╔══

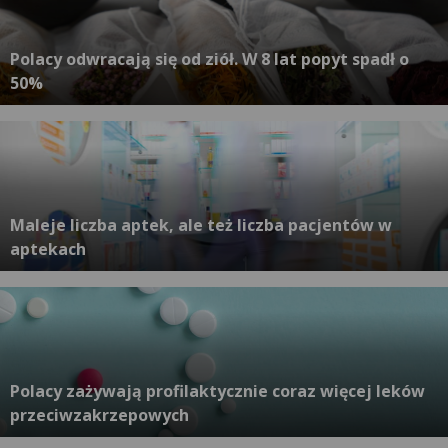
Polacy odwracają się od ziół. W 8 lat popyt spadł o
50%
Maleje liczba aptek, ale też liczba pacjentów w
aptekach
Polacy zażywają profilaktycznie coraz więcej leków
przeciwzakrzepowych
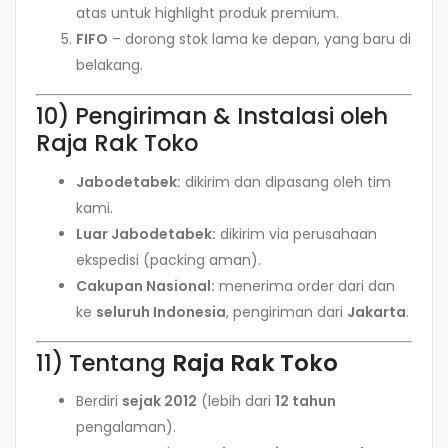
atas untuk highlight produk premium.
FIFO
– dorong stok lama ke depan, yang baru di
belakang.
10) Pengiriman & Instalasi oleh
Raja Rak Toko
Jabodetabek:
dikirim dan dipasang oleh tim
kami.
Luar Jabodetabek:
dikirim via perusahaan
ekspedisi (packing aman).
Cakupan Nasional:
menerima order dari dan
ke
seluruh Indonesia
, pengiriman dari
Jakarta
.
11) Tentang
Raja Rak Toko
Berdiri
sejak 2012
(lebih dari
12 tahun
pengalaman).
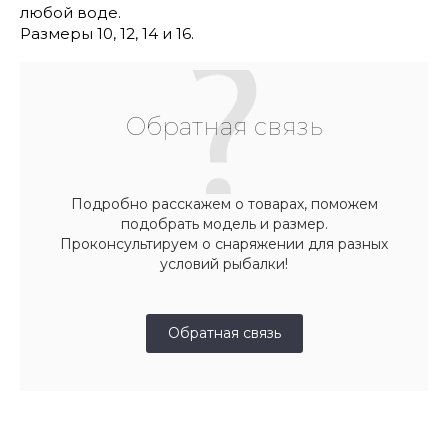
любой воде.
Размеры 10, 12, 14 и 16.
Обратная связь
Подробно расскажем о товарах, поможем
подобрать модель и размер.
Проконсультируем о снаряжении для разных
условий рыбалки!
Обратная связь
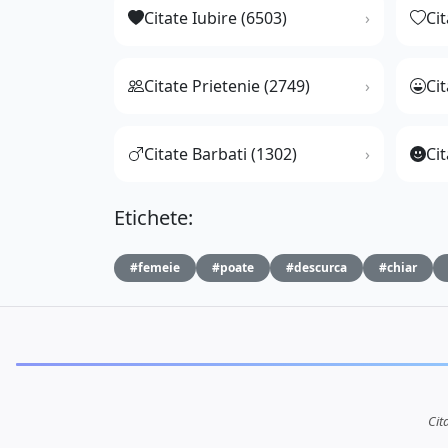
Citate Iubire (6503)
Ci
Citate Prietenie (2749)
Ci
Citate Barbati (1302)
Cit
Etichete:
#femeie
#poate
#descurca
#chiar
Cit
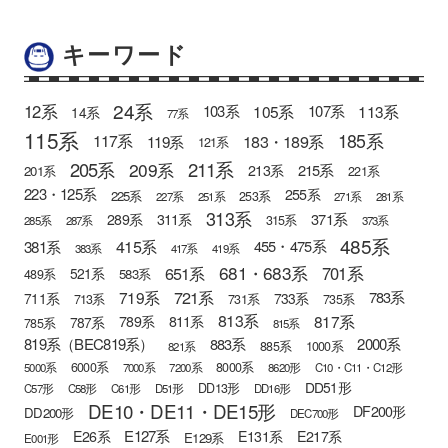
キーワード
24系
12系
105系
113系
103系
107系
14系
77系
115系
185系
183・189系
117系
119系
121系
205系
211系
209系
215系
213系
201系
221系
223・125系
255系
225系
253系
227系
251系
271系
281系
313系
371系
289系
311系
315系
285系
287系
373系
485系
415系
381系
455・475系
383系
417系
419系
681・683系
651系
701系
521系
583系
489系
721系
719系
783系
711系
733系
713系
731系
735系
813系
817系
789系
811系
787系
785系
815系
819系（BEC819系）
883系
2000系
885系
1000系
821系
6000系
8000系
5000系
7000系
7200系
8620形
C10・C11・C12形
DD51形
DD13形
C57形
C58形
C61形
D51形
DD16形
DE10・DE11・DE15形
DF200形
DD200形
DEC700形
E127系
E26系
E131系
E217系
E129系
E001形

╚══

▶ _Task item_
Report every line of the records that contains the string "Polacy", counting only matches with the same capitalization.

▶ _Solution for this problem_
Polacy odwracają się od ziół. W 8 lat popyt spadł o
Polacy zażywają profilaktycznie coraz więcej leków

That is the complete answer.